# Extract provided
Much has been written about what President Trump might or should do in his meeting with President Vladimir Putin on Friday in Germany. Here are six areas to watch, along with a roundup of previous Monkey Cage coverage of related issues.
Perhaps nothing underlies current U.S.-Russian relations more than differences between the Obama and Putin administrations over what happened in Ukraine in early 2014 and the events that followed. (Well, maybe also the fact that there is a U.S. special counsel investigating aspects of U.S.-Russia relations.) These events include the #Euromaidan protests, the flight of Ukrainian President Viktor Yanukovych, Russia’s annexation of Crimea, the outbreak of fighting in the Donbas, and crucially, Western sanctions against Russia in response to the annexation of Crimea. All eyes will therefore be on Trump to see whether he signals a change in U.S. attitudes toward Crimea and the sanctions. That previously seemed likely based on his campaign rhetoric, but has been complicated by said special counsel investigation.
In previous TMC posts, Andy Akin explored what we know about Russia’s grand strategy; Aleksandar Matovski examined the differences between U.S. and Russian interests and motives that impede closer U.S.-Russia ties; and Luke Mackle examined new efforts from the U.S. Senate to sanction Russia (and why they are making U.S. allies angry).
Ostensibly, the U.S. and Russia are both involved in Syria in support of a common goal, which is to eradicate the Islamic State. In practice, both sides have been pursuing mutually antagonistic strategies when it comes to the future role of Syrian President Bashar al-Assad, whom Russia supports and the U.S. opposes. Conversations related to Syria could therefore either be a place of mutual interest in which Trump and Putin find common ground, or a source of conflict. It is also worth watching whether discussion of Syria gets downgraded in response to the urgency of developments related to North Korea.
In a previous TMC post written after the U.S. bombing of Syria in April, Marc Lynch asked what would come next, which included examining Russia’s role.
3. North Korea
While not traditionally a major focus of U.S.-Russian relations, North Korea’s recent missile launch has catapulted the country to the top of everyone’s radar. While the U.S. and Russia (and China as well) share an interest in preventing North Korea from destabilizing the region, Russia and China have rebuked the Trump administration’s reaction to the most recent missile launch.
It will be important to watch, therefore, to see whether Putin and Trump can defuse some of the tension over this issue between their two countries, or whether disagreements over the proper response to North Korea end up coloring the rest of the conversation. North Korea will probably also come up in the larger G-20 summit meetings in Hamburg, which both Chinese President Xi Jinping and Japanese President Shinzo Abe will attend.

# The task
Continue the article on what to watch in the Trump–Putin meeting, picking up right after its last sentence and not drawing on the entries below.

# Data records
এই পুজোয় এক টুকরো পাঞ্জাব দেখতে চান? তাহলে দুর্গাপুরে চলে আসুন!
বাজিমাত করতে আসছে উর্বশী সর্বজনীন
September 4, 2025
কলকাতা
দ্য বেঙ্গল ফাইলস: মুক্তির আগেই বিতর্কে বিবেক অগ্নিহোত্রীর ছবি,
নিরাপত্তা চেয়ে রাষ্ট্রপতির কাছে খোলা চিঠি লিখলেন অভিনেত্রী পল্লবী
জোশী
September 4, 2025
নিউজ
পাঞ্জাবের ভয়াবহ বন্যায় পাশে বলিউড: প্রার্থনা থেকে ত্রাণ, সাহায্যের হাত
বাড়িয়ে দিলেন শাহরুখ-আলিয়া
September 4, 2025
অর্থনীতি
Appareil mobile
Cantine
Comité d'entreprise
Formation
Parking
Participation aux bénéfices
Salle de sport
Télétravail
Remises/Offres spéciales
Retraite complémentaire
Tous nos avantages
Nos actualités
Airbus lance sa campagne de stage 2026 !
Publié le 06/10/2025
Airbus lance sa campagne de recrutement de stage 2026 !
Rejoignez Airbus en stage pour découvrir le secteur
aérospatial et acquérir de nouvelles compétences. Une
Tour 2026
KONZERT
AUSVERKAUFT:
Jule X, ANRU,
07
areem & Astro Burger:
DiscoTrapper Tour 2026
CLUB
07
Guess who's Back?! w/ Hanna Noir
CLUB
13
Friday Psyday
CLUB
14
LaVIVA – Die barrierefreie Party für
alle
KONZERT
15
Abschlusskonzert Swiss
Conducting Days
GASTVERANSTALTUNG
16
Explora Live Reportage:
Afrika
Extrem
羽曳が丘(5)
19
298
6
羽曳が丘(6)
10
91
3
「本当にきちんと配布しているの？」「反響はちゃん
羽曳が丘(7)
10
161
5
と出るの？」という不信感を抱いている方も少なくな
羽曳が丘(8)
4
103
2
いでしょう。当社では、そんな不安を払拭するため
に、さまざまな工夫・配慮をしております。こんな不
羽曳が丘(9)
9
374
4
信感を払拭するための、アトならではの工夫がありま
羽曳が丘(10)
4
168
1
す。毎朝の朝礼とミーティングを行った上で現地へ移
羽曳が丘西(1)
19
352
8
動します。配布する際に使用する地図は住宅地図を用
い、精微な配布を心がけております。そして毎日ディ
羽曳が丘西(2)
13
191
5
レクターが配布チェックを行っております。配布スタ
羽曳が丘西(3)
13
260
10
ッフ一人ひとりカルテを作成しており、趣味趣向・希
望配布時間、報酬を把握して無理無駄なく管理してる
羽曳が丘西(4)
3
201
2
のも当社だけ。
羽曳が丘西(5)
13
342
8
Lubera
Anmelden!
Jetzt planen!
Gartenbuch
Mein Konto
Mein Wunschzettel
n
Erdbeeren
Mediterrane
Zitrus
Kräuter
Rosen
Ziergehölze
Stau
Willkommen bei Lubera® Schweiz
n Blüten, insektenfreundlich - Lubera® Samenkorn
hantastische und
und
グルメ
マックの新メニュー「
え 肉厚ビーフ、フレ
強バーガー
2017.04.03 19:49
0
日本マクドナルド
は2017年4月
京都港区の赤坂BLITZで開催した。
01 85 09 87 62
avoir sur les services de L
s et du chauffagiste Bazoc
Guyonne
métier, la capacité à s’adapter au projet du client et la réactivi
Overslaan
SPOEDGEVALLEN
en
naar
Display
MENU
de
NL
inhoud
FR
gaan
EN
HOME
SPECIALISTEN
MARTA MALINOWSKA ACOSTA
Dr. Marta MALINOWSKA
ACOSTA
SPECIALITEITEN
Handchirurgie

# Result of this task
In a previous TMC post, Danielle Lupton, Roseanne McManus and Keren Yarhi-Milo explored just how difficult it is to send signals of resolve effectively in high-stakes international disputes such as the one with North Korea.
4. Russian domestic politics
Putin recently faced another round of protests against corruption in early June. The Kremlin’s response included a show of force, the detention of opposition leader Alexei Navalny before the protest even started, and widely circulated images of teenage girls being arrested during the protests. In the past, this response to public protest might have drawn comments from U.S. officials; whether Trump chooses to bring this up at all might be a signal itself.
In a previous Monkey Cage symposium, a number of scholars examined the recent protests in Russia. In another post, Timothy Frye found little evidence that sanctions increased support for the Russian government among the Russian public.
5. U.S. domestic politics
Ironically, what in normal circumstances might be the most serious point of concern between the two countries may end up actually saying more about Trump’s relationship with his domestic adversaries and allies in the United States than about U.S.-Russian relations going forward. It will also be interesting to watch the readouts from the U.S. side, including the list of U.S. officials who participate in the meeting. Reports are emerging that Fiona Hill, a strong Putin critic and senior National Security Council official for Russia, might not be among them. It would be very unusual for someone in Hill’s position not to participate in such a meeting, especially given questions about Trump’s stance on Russia and problems after his May meeting with Russian Foreign Minister Sergei Lavrov and Ambassador Sergey Kislyak in the Oval Office.
In previous TMC posts, Jordan Tama looked at Congress’ effort to tighten sanctions and restrict Trump’s ability to lift those sanctions. Austin Carson explored why the Obama administration may have used covert retaliation as part of its response to Russian election meddling. And Stephen Tankel explained why the Lavrov-Kislyak meeting was damaging to U.S. security.
6) Trump and Putin, face to face
By now Trump is well known for his handshake — as is Emmanuel Macron — but there’s a more serious point to consider here. At the end of the day, regardless of all the larger structural factors at work, this is going to be a meeting between two human beings. Lots of things can happen in a face-to-face interaction between two people. Both presidents have a great deal at stake in their relationship with each other, and each is hoping to get something from this meeting. Most eyes will be on Trump to see whether he can handle Putin, who is famous for his preparation for such meetings. But it will be equally interesting to see if the unflappable Putin is rattled by the unpredictable Trump.
In a previous TMC post examining Trump’s first foreign trip in May, Marcus Holmes and Nicholas Wheeler explored how face-to-face diplomacy can matter in international diplomacy.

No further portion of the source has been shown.